Black is Back Coalition helps to advance RNDP

In September 2009, less than a month prior to InPDUM’s Philadelphia convention, the Party played a key role in initiating the founding of the Black is Back Coalition for Social Justice, Peace and Reparations (BIB). The coalition was created as a vehicle to influence the struggle against the immediate strategic and desperate crisis-resolving attempt by U.S. imperialism that was masking itself behind the face of Barack Hussein Obama.

The Black is Back Coalition initiated the first national demonstration against the Obama regime in Washington, D.C. It was also the only African-led national demonstration against U.S. foreign and domestic policies since Obama’s election. The coalition provides a perfect instrument for advancing African national democratic revolutionary demands that were influenced by the participation of our Party and adopted and promoted by coalition members.

InPDUM’s participation in the coalition has been critical, not only because of the experience and discipline InPDUM has been able to impart to the coalition efforts, but also because it offers another avenue through which InPDUM can advance the Revolutionary National Democratic Program and the struggle for black power within an actual organization of revolutionary national democratic forces.

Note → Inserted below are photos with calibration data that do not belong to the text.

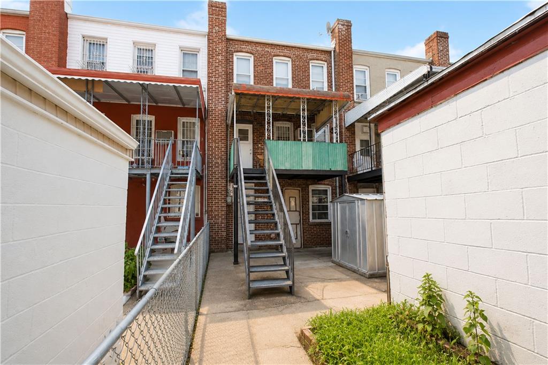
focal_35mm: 15
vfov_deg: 77.3
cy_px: 182
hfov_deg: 100.4
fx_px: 228
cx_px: 274
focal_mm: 10
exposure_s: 1/100
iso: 320
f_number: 10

The existence of the Black is Back Coalition is further proof that the ideas guiding InPDUM’s Revolutionary National Democratic Program are shared by more and more Africans who are daily being awakened and shaken into action by the crisis of imperialism. It is further proof that Africans from all walks of life and diverse political and ideological views share the basic assumptions of InPDUM as is evidenced by this excerpt from the Main Resolution of BIB’s Consolidation Conference held in January of this year:

“Our list of demands do not assume that peace and social justice can be conferred on the world by simply demanding the resources going to make imperialist war be diverted to ‘domestic‘ use. We are opposed to imperialism itself. Our existence as a coalition marks the initiation of united resistance to imperialism, a resistance that advances the interests of oppressed and exploited African people within the U.S. and worldwide.

“Ours is a resistance for Bread, Peace and Black Power. Obviously the demand for bread includes the call for employment that contributes to the development of our community and a return of all the recently stolen resources due to our people from U.S. actions that accompanied and followed the catastrophe of Katrina and other Gulf region weather systems.

“We want restitution and repair for the subprime mortgage fraud that resulted in the greatest theft of African wealth since slavery. But the demand for bread also means reparations for all the stolen wealth that has accumulated to the coffers of U.S. imperialists from slavery up to now.

“Nor should the demand for peace be interpreted to be an imperialist peace, the type of peace that the slave master can appreciate as long as the slaves are not resisting and the system of slavery goes unchallenged. When we say peace we mean the peace that accompanies social justice, a peace that can only come through fierce uncompromising resistance designed to overturn the relationship between the oppressed and the oppressor.

“We want black power, self-determination. And, while we may have differences among ourselves within the coalition about what that self-determination should look like, we do all agree that the fate and future of our people should be determined independently by our people, whose conditions of existence owe themselves primarily to the fact that this critical democratic right has been forcibly appropriated by our oppressors.”